Chapter 1

5.4K 356 9
                                    

  Pada suatu hari, terdapat anak yang menyebalkan. Dia sangat menyebalkan sampai-sampai tidak mengetahui bahwa banyak hal bisa terjadi karena kesalahannya.

Contoh saja, pagi itu anak tersebut hanya memiliki satu tugas. Ngabsen.

Setelah mengisi absen kampus, dia bisa santai dan membolos kelas (memang dosen mengajar lebih cepat) namun sialnya, dia membolos bukan menuju tempat favoritnya melainkan akhirat.

Rafael, seperti anak muda pada umumnya yang suka mencari tantangan untuk menghilangkan stress, dia juga punya caranya sendiri. Masalahnya adalah, tantangannya itu juga merupakan kelemahannya yang paling fatal.

-El, lo udah sampe belum? Dari tadi perasaan nggak kelihatan.

Tanya seseorang dari handphone milik Rafael.

"Sabar, lagi nyetir. Btw ini belok mana? " Balas Rafael sambil menunjukkan jalan melalui kamera handphone miliknya.

Dia memotret gambar didepannya dan mengirimkan ke teman itu.

Iya, Rafael susah ingat arah.

-nanti di depan situ belok kiri. Terus di pertigaan belok kanan.

"Oke sip. "

Rafael menyalakan mesin mobil dan mengikuti arah yang diberikan temannya.

Saat ini mereka sepakat untuk mencoba makan di kafe yang baru buka. Disana menjual berbagai jenis cake dan diantaranya adalah Muffin. Yang sangat dicintai Rafael.

-Sebenarnya tinggal ngikutin gugel maps aja susah banget si ni anak.

"Hehehe, maafin aku wahai daddy, nanti aku traktir es teh kok" Canda Rafael.

-hem, sakarepmu aja lah. Minimal Frappuccino sih.

"Aku low money mas."

-dahlah. Gw ke wc dulu ya. Jangan sampe ilang lagi.

"Iyaa"

Yang berbicara dengannya adalah Dimas. Meski merupakan kakak tingkat, Dimas selalu berperan sebagai kakaknya dan menjaganya dengan baik. Misalnya saja tadi. Ketika orang-orang ngumpul, Dimas akan menjadi orang pertama yang mengirim lokasi atau menghubunginya agar tidak tersesat.

Saat Rafael sedang asik mengemudi, sebuah mobil besar melaju tepat dari belakangnya dan menabrak mobilnya.

PRANKK

suara pecahan kaca dan besi yang bengkok memenuhi pendengarannya.

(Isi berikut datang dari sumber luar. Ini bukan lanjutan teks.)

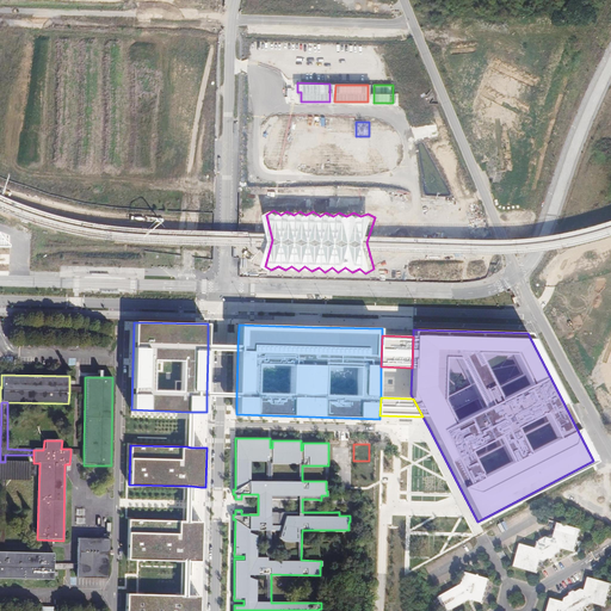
[(0,462),(0,461),(0,480),(2,480),(6,480),(29,481),(30,462),(4,462),(0,462)]
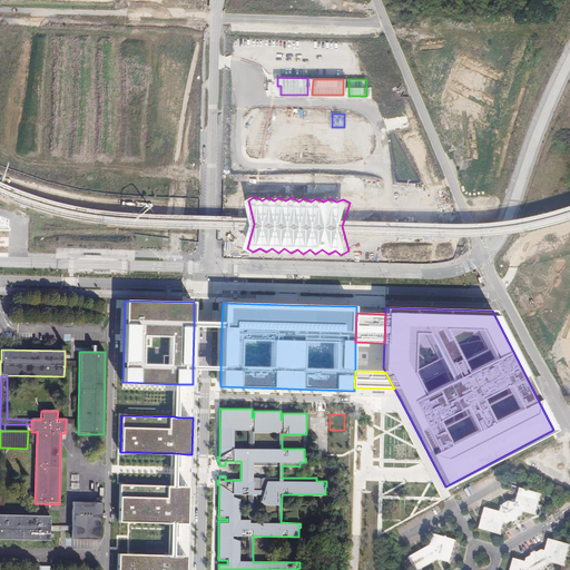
[(186,523),(189,523),(189,487),(186,487),(176,487),(172,487),(119,485),(119,521),(170,522),(175,522),(186,523)]
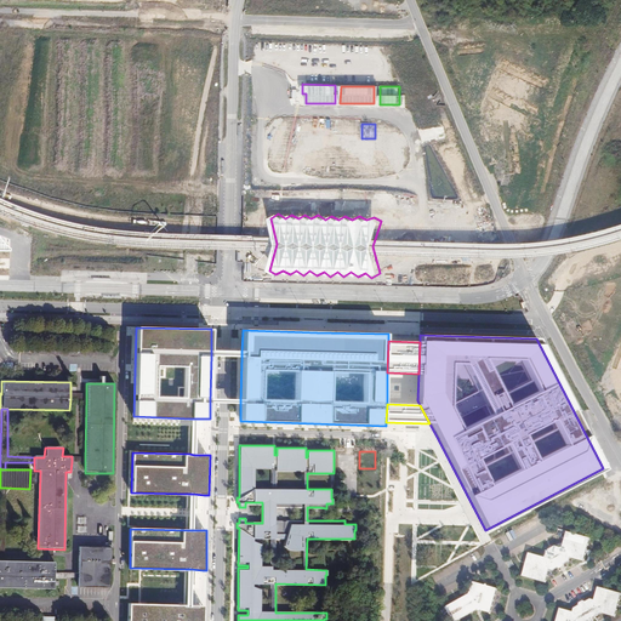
[(520,576),(543,582),(547,570),(552,571),(559,567),(568,563),(569,558),(582,562),(587,537),(564,533),(559,548),(554,547),(545,552),(542,558),(527,553),(520,576)]
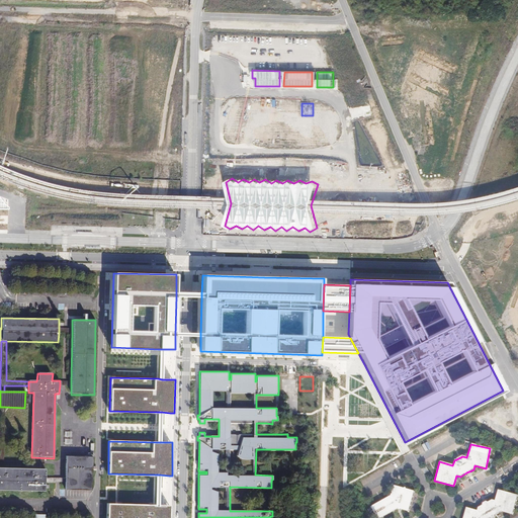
[(66,456),(65,492),(91,493),(92,456),(66,456)]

Disertai dengan rasa sakit karena terhimpit oleh kursi mobil dan setir mobil.

"Ughh… "

Mungkin karena paru-parunya terluka, baik mulut dan hidung Rafael dipenuhi darah.

".. Sa.. Kit.. "

Kulitnya yang pucat entah berwarna ala sekarang. Rafael hanya merasa perih yang mungkin disebabkan oleh pecahan kaca yang masuk di kulitnya.

".. Ma…, Pa.. "

Mungkin karena otaknya mengerti bahwa ini adalah saat-saat terakhirnya, dia akhirnya memutuskan untuk mengucapkan kata-kata yang selalu ingin dia ucapkan.

"Ma… af.. "

Setelah kata itu, Rafael pingsan. Tidak, mungkin sudah mati.

.
.
.

Rafael membuka matanya setelah merasa bangun dari tidur siang yang panjang.

Yang dia lihat adalah langit-langit putih disertai dengan bau disinfektan rumah sakit.